Document text
Another common means of energy storage utilizes hydroelectric dams in which excess power is used to pump water up to a higher elevation where it is held in a reservoir, storing gravitational potential energy. This energy can then be released by allowing the water to flow through hydraulic turbines under gravity, generating electricity. This form of energy storage is highly limited by the landscape.
The purpose of this article is not just to provide an in-depth discussion of alternative forms of energy storage, but also to highlight some drawbacks and challenges of existing energy storage systems. The following sections will discuss the viability of CO2 energy storage, and how it may avoid some of these issues.

Required tasks
1. Duplicate the passage on energy storage starting with "Another common means" and going on through "by the landscape.".
2. Go on with the passage on energy storage from the point where it stops.
The data that follows is separate from the passage on energy storage.

Supplied records
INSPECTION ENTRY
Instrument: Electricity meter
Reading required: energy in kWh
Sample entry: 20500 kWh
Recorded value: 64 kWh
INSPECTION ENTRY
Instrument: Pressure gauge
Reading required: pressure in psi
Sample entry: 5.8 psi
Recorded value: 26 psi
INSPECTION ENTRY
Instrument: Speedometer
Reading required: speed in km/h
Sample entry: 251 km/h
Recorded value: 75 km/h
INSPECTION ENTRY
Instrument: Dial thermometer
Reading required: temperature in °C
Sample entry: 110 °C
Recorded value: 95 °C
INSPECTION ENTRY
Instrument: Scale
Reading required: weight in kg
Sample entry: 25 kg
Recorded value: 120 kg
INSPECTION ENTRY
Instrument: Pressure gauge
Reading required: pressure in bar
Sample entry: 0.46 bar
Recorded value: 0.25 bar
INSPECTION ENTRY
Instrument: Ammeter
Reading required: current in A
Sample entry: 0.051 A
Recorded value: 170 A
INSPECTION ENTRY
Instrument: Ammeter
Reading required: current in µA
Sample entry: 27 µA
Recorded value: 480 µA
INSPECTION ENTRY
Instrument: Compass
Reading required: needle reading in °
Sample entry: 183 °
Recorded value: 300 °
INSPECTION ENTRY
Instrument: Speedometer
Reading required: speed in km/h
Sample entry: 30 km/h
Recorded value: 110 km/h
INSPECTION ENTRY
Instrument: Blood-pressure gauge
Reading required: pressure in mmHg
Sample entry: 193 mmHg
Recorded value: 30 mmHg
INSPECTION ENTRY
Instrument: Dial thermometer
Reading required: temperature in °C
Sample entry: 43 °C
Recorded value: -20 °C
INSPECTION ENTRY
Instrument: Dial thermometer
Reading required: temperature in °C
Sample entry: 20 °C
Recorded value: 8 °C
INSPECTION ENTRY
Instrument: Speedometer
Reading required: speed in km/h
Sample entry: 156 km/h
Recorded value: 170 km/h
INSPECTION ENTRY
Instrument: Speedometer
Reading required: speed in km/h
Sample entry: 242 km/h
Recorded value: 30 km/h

Outputs by task
1.
Another common means of energy storage utilizes hydroelectric dams in which excess power is used to pump water up to a higher elevation where it is held in a reservoir, storing gravitational potential energy. This energy can then be released by allowing the water to flow through hydraulic turbines under gravity, generating electricity. This form of energy storage is highly limited by the landscape.

2.
Liquid CO2 for energy storage. The use of liquefied gases as a means of energy storage is an established concept. Liquid air energy storage (LAES) technology uses stored thermal energy in the form of liquid air, which can then be released by vaporizing the air against a low-grade heat medium and passing it through a turbine.17 CO2 has a significant advantage in that it can be stored as a liquid at ambient temperature vs. liquid air, which must be stored at cryogenic temperatures between –190°C and –200°C.18
CO2 Battery is a technology concept being developed by Energy Dome, which uses a motor generator unit with a gas compressor and turbine to move CO2 between a low-pressure (ambient) storage dome and high-pressure storage cylinders to store and release energy.19 CO2 is compressed, condensed and stored as a liquid at ambient temperature and high pressure (but below its critical pressure) when excess power is available. The high-pressure liquid CO2 is vaporized, superheated and passed through a turbine to atmospheric pressure, generating power when energy is required to be released. Note: given that an approach is required between the ambient air and the CO2 in the condenser, condensation by air cooling will not be possible in most climates. Instead, refrigeration will be required, or, as will be shown later in this article, cold liquid can be generated by flashing supercritical CO2.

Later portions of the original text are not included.